Clients just don’t get it.

During my marketing agency days, it was hard to walk down the hallway or hold a meeting without hearing this phrase.

It was a rallying call of the disaffected. A mantra for marketing service providers.

It was dead wrong.

During my agency career, it was common to hear grumblings about “how clients just don’t get it” or even how clients can be just plain dumb. Great ideas got shot down, projects got killed, budgets cut — it happened all the time.

Among my young gun agency peers “the Client” was the problem, and we (i.e. the agency) were the people hard at work, doing their bidding.

I’ll never forget the day that all changed.

From Agency to The Client

I was talking with a friend who had been hired away from his agency to work as a brand manager at a large consumer products company. He was one of the few agency people I had ever known to have crossed to the “other side.”

Now he got to be The Client. Sweet gig, right?

He was eager to share with me just how differently he viewed the Agency; now that he was a corporate guy. He admitted to having a total paradigm shift after a just a few months being The Client.

Newly indoctrinated to the Corporate World, he openly admitted that there was so much he simply never realized before.

The Client? They weren’t dumb, they were just overwhelmed by everything involved in managing an internationally renown brand.

As brand manager, my friend was now responsible for managing the P&L for a $100+ million dollar brand. Their duties included financial forecasting and product development. They even stepped in to lead the charge with manufacturing and testing new products.

And then there was all the on-going internal meetings about those projects.

“Staying on top of day-to-day marketing activities is my 10th priority right now,” he added, ironically, “that’s why I am paying you to get the job done.”

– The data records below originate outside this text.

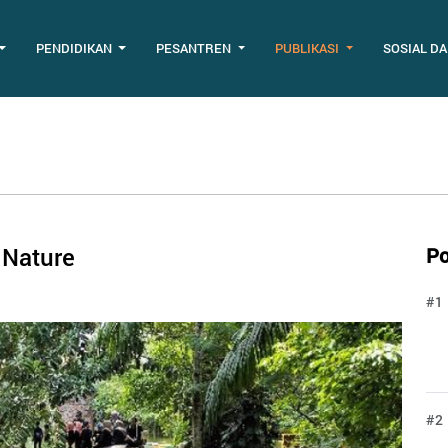
PENDIDIKAN
PESANTREN
PUBLIKASI
SOSIAL D
 Nature
Po
s
#1
#2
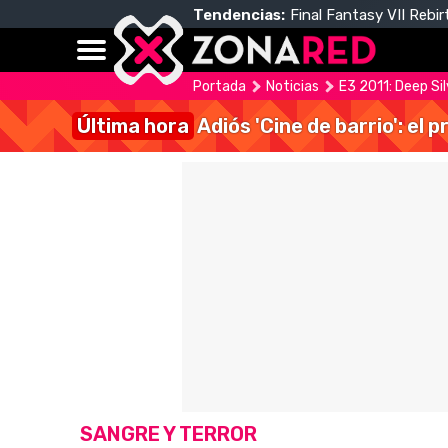
Tendencias:
Final Fantasy VII Rebir
Portada
Noticias
E3 2011: Deep Sil
Última hora
Adiós 'Cine de barrio': el
SANGRE Y TERROR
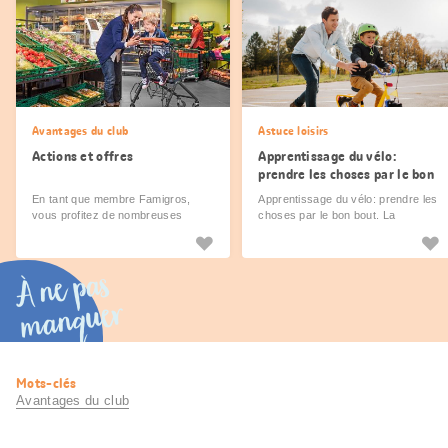
Avantages du club
Astuce loisirs
Actions et offres
Apprentissage du vélo:
prendre les choses par le bon
bout
En tant que membre Famigros,
Apprentissage du vélo: prendre les
vous profitez de nombreuses
choses par le bon bout. La
offres lors de vos achats chez
rédaction Famigros vous dévoile
Migros.
toutes les astuces.
À ne pas
manquer
Informations
Mots-clés
utiles
Avantages du club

What it Takes to Survive on The Client Side

His corporate peers were more “MBA-types,” they were wired differently from “agency people.”

MBA-types think of their business as a chess board. Each piece has their function, and the objective is to use them for their strengths.

Marketing agencies? They were pawns. In high supply and ready to be exploited (and maybe even sacrificed) for their highly targeted expertise. Their company came to genuinely rely on marketing agencies for their outside objectivity and continuous fresh ideas from the front lines.

Outsourcing certain specialty tasks to an agency just made solid business sense. As brand manager, he had more in the marketing mix than could be realistically handled in-house. Their agency bought the bandwidth from agencies that allowed them to better focus on the rest of the marketing mix.

“Agencies are wired differently, and that’s good! But it drives me crazy to think of all the opportunities that we missed at the agency. I could have created a more ‘symbiotic’ relationship had we asked all the right questions… We thought that we were the kings and queens, with clients being the pawns in our game. Turns out, it was the opposite.”

He continued: “And that’s the hard part – In order to grow, we will need to rely on agencies to innovate, share ideas and help us grow our brand equity. Our strategy is to find the best pieces we can to win the game.

In other words, the client isn’t dumb. They are the most valuable piece on the chess board.